6) With a 1 1/8" hole saw, or draw and cut with a blade, make center holes in each of the lids. Center each side of a cylinder on a lid and mark and drill the holes from the flanges. Rivet two of the cylinders to their ends. With the other two and their lids, mark which goes with which side and set aside.
7&8) Pre-drill four wooden strips one inch from the ends and then drill and bolt them on to two of the cylinders 180° apart from each other. I lucked out that the length of one shoe pouch was half the circumference of the 6 in ducting. Then on the inside of each shoe pouch loop (the side without pouches), staple a wooden strip at the bottom edge of each pouch. These will act as cleats for your pouch loop. Stapling over the taped edge where the two strips meet will also secure the seam.
9) Put together your peddle assembly on a flat surface. You want this too all be on the same plane. Once all the connectors are pushed on as far as they can be, drill holes at each junction and put a 1 in screw in each to secure them. They make PVC cement that would be even more sturdy for this but I wanted to be able to edit all the lengths. You will repeat this locking process with screws all over the PVC junctions after you have it all assembled (Step 13).
10&11) At the ends of your peddle section of PVC, attach the t connection, small ends and caps. Since each cylinder will be slightly different because bending the flanges made them not perfectly round, place the assembly inside to make a more precise measurement. Once you've centered it, drill holes at all junctions and put in one inch screws to lock them in place.
12)Cut a slit from the center of the lid almost the the edge on only two of the remaining lids. Push the t assemblies from step 9 through the lids, then rivet the lids to the flanges.
13) This step requires a mixture of good guessing and measuring. You want to drill into the cap on the t assembly through the outside of the cylinder. Use the slit you made in the lid to try to see where it is and then try to drill into it. A few extra holes won't hurt the build.

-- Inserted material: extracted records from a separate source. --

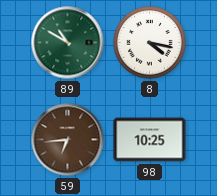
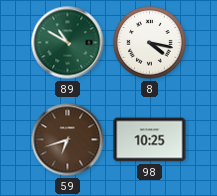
59: 6:44 -> 6:42
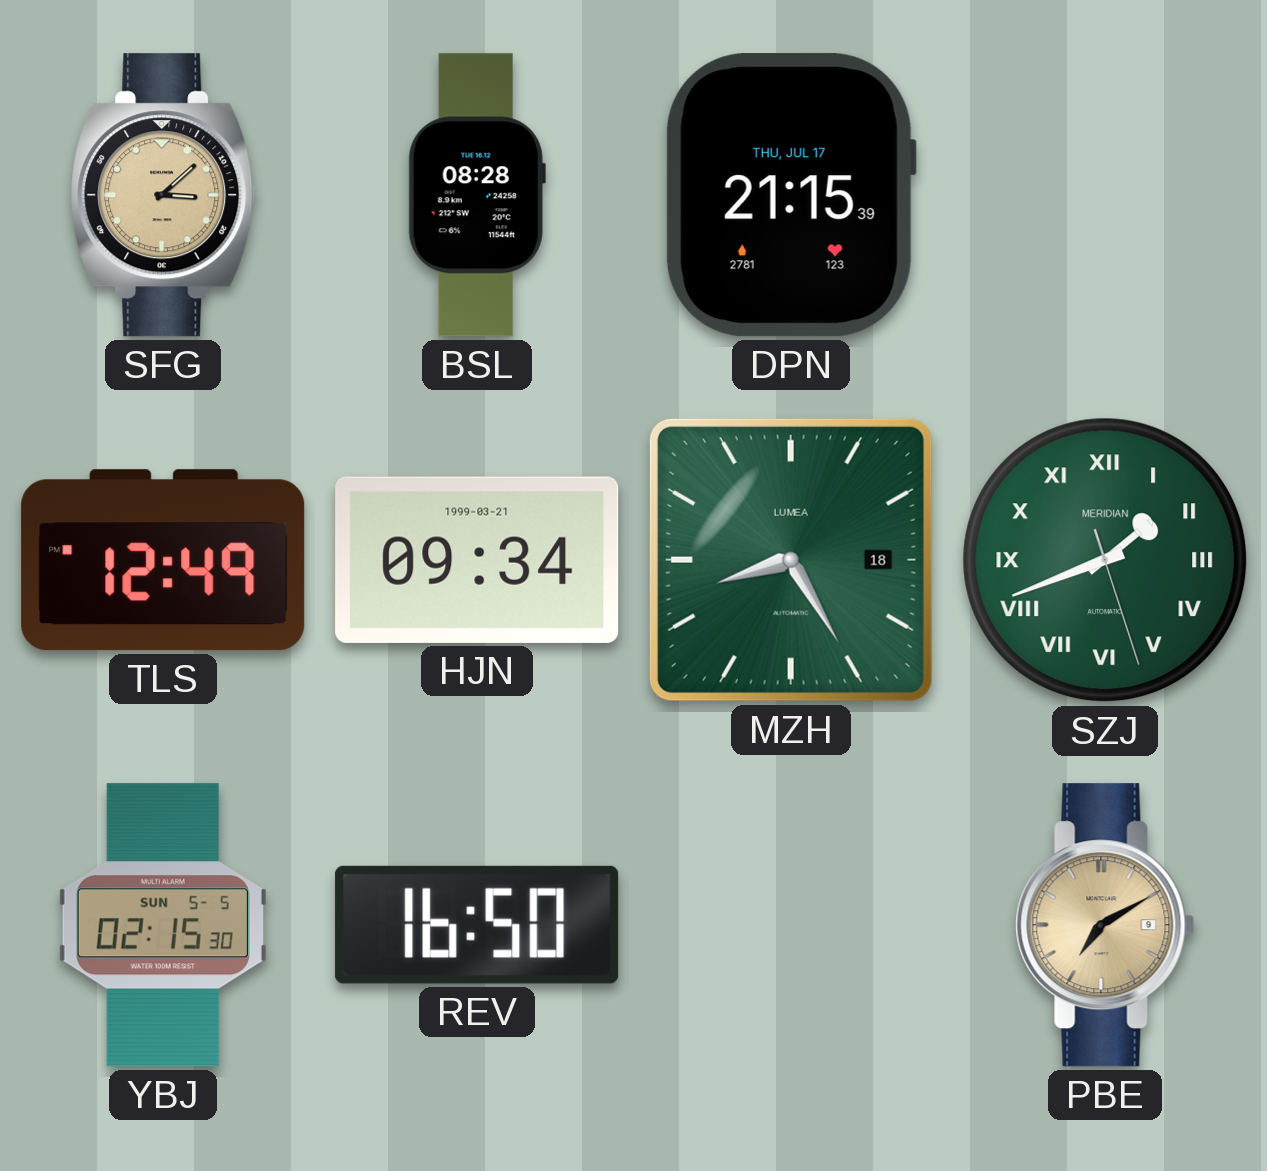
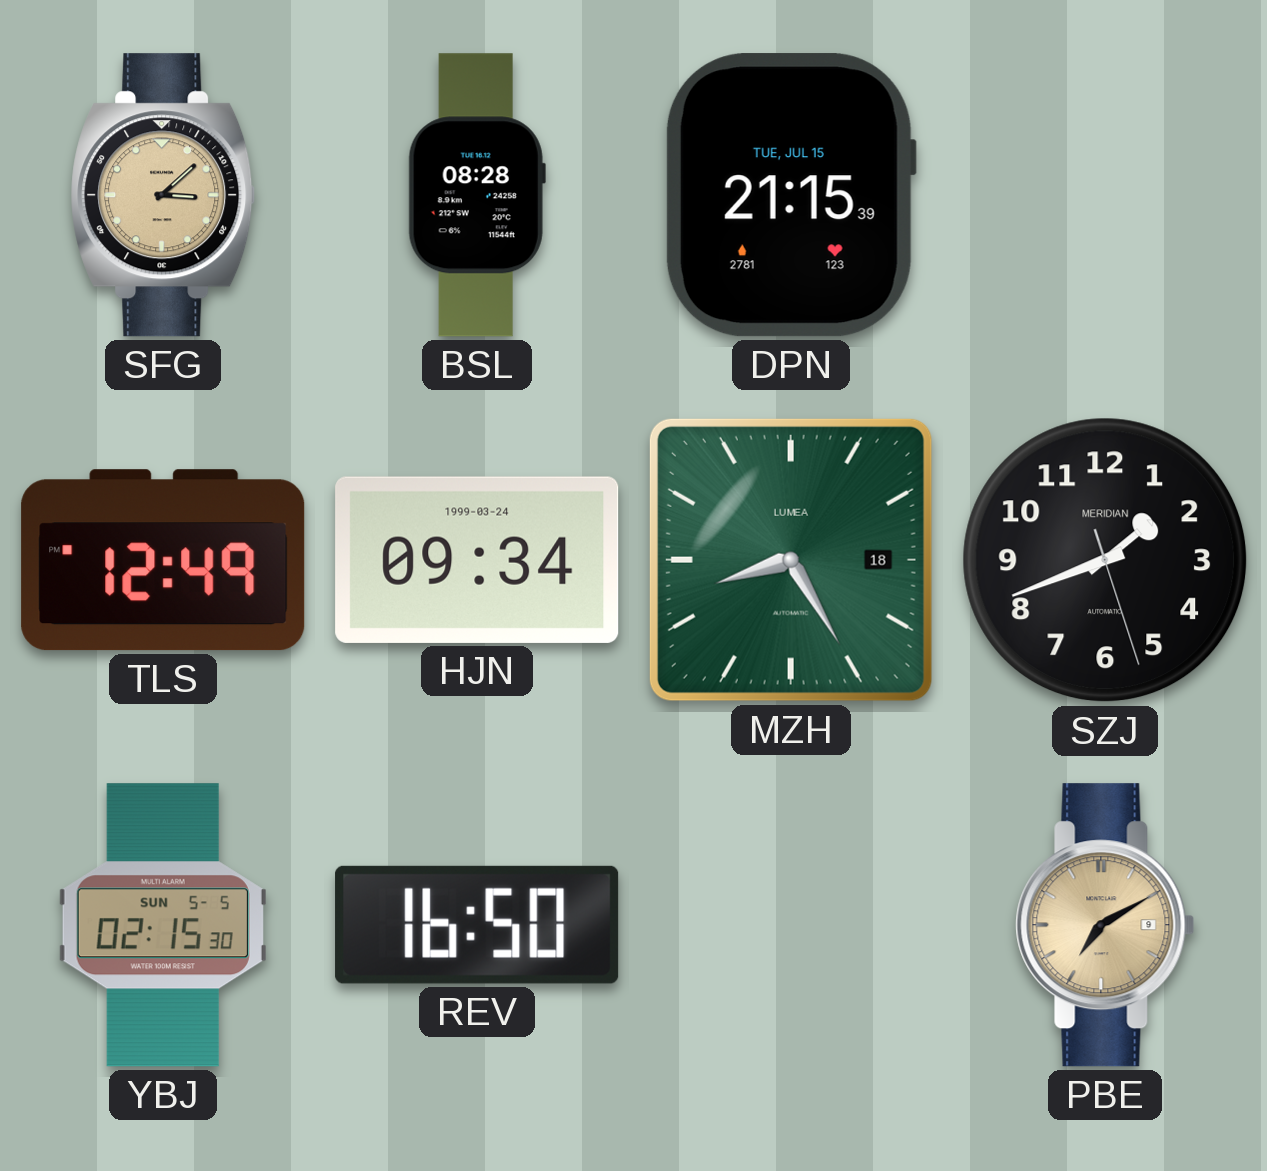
DPN date: THU, JUL 17 -> TUE, JUL 15
HJN date: 1999-03-21 -> 1999-03-24
SZJ dial: green -> black
SZJ numerals: Roman -> Arabic
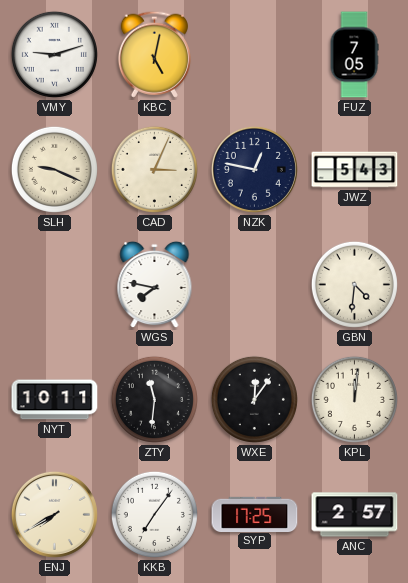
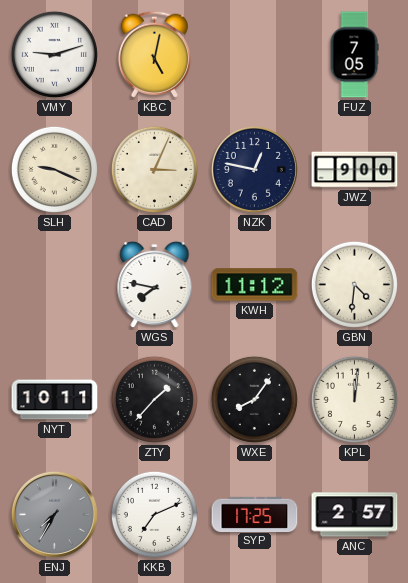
JWZ: 5:43 -> 9:00
KWH: none -> 11:12
ZTY: 11:31 -> 1:37
WXE: 12:06 -> 8:06
ENJ: 7:40 -> 7:35
ENJ dial: cream -> grey
KKB: 7:06 -> 7:11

14) Slide pool noodles over all frame sides. This step is sticky so wear gloves: into one of the holes of the each cylinder, spray the foam. It will expand to about double the size so estimate how much each will need to be filled. I used about 1 and a half cans of Great Stuff for all four. You will want to do the next step quickly while the foam is still wet. Assemble the rest of the frame, pre-drill and add 1 in screws to all junctions. Make sure you put the shoe pouch loops on the cylinders before you assemble it. Once the foam has dried, rotate each cylinder to break the PVC free of the foam. It won't take much force to break it free.
15) I added a few pool noodles as a seat by running clothes line rope through their centers.

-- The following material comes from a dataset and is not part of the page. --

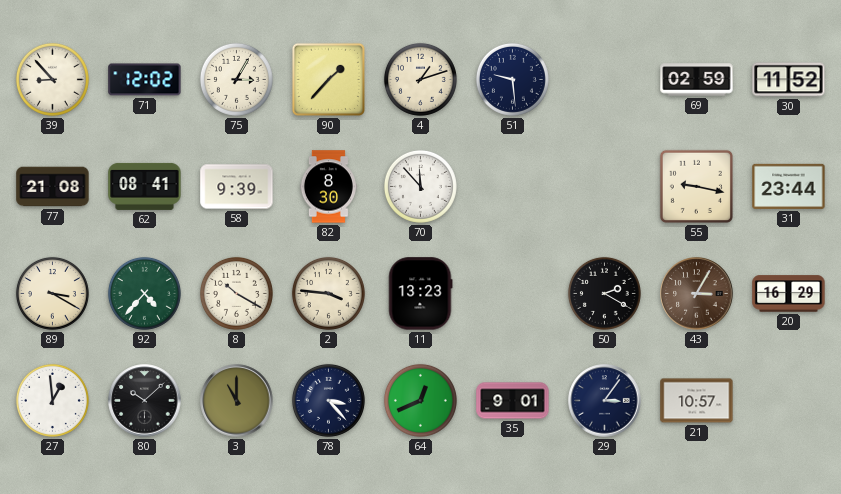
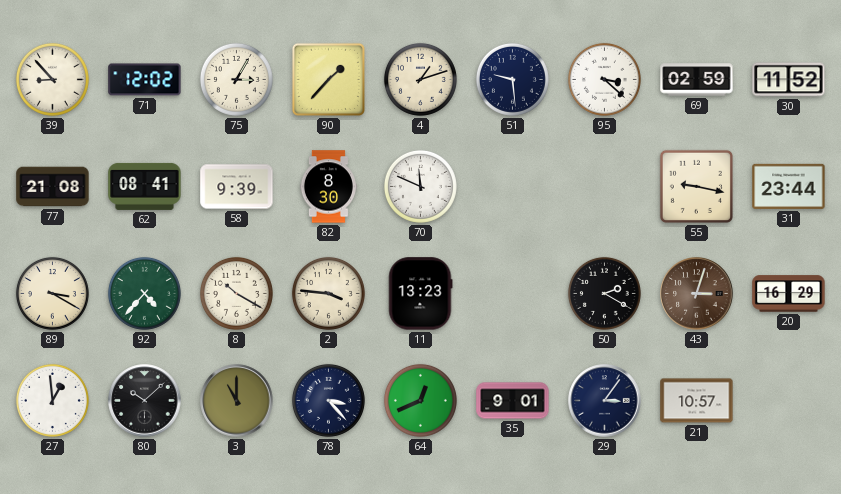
95: none -> 3:22
70: 11:53 -> 11:49
43: 3:05 -> 3:03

Step 4: First Test in the Water
As you can see in these videos
https://youtu.be/NUIOAouisHc), I weighed the craft down too far in the water and was getting a zero displacement effect with the pouches. I also found that they didn't open as readily as I had hoped.
Step 5: Second Attempt
For my next attempt, I added larger pool noodles and more robust floatation for my seat. A small inner tube would have been ideal but summer supplies were hard to find this time of year. I did find some arm floaties for extra buoyancy. Also as an attempt to keep the pouches open, slid toothpicks in the pouches. This attempt was much more successful! (https://youtu.be/5m-FrRymd4g)
The craft floats much better and there is a definite forward motion. The way the peddle section is constructed is still too flimsy and without real peddles, but still pushed me forward in the water against the current.
Step 6: Conclusion
This Instructable is less about replicating what I made, but use it as a jumping off point. I was really pleased that the shoe organizers performed in this capacity and with some tweaking, could be a quick way to displace water. Lots of things can be improved if I wanted to use this craft as-is but I'm happy to prove that it could work!